Request -> Gather every line of the rows below that contains the string "neighbors", matching case exactly.

*** Source records ***

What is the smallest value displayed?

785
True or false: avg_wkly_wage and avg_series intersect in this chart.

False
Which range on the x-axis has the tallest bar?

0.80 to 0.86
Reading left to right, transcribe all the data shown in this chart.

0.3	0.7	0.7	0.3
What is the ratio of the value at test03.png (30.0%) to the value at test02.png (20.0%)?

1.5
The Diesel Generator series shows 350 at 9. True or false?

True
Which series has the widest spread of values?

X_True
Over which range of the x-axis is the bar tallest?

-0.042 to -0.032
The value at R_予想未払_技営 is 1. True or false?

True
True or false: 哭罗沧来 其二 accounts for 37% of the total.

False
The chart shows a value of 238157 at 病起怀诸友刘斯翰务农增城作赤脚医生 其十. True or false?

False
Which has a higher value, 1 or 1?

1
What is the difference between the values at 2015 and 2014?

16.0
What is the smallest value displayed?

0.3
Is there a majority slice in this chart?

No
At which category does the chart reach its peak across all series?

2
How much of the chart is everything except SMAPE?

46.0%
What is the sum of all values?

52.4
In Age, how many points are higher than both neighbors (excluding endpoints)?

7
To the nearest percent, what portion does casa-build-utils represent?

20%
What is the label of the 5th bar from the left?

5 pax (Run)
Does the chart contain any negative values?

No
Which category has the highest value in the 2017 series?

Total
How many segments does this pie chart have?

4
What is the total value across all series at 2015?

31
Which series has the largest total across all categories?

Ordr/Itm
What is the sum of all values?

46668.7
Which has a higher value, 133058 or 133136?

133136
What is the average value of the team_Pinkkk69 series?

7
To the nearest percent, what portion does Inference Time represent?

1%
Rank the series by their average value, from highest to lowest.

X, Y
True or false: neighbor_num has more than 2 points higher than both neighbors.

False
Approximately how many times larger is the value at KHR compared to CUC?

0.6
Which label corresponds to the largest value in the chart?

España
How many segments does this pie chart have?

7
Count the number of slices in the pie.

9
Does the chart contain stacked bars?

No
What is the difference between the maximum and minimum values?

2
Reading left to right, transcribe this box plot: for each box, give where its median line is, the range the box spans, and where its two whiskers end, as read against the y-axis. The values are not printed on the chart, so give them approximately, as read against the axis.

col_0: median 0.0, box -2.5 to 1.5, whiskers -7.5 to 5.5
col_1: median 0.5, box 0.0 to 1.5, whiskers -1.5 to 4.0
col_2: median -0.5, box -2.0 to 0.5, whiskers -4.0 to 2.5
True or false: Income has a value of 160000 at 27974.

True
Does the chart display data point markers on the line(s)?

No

***

Answer box ->
In Age, how many points are higher than both neighbors (excluding endpoints)?
True or false: neighbor_num has more than 2 points higher than both neighbors.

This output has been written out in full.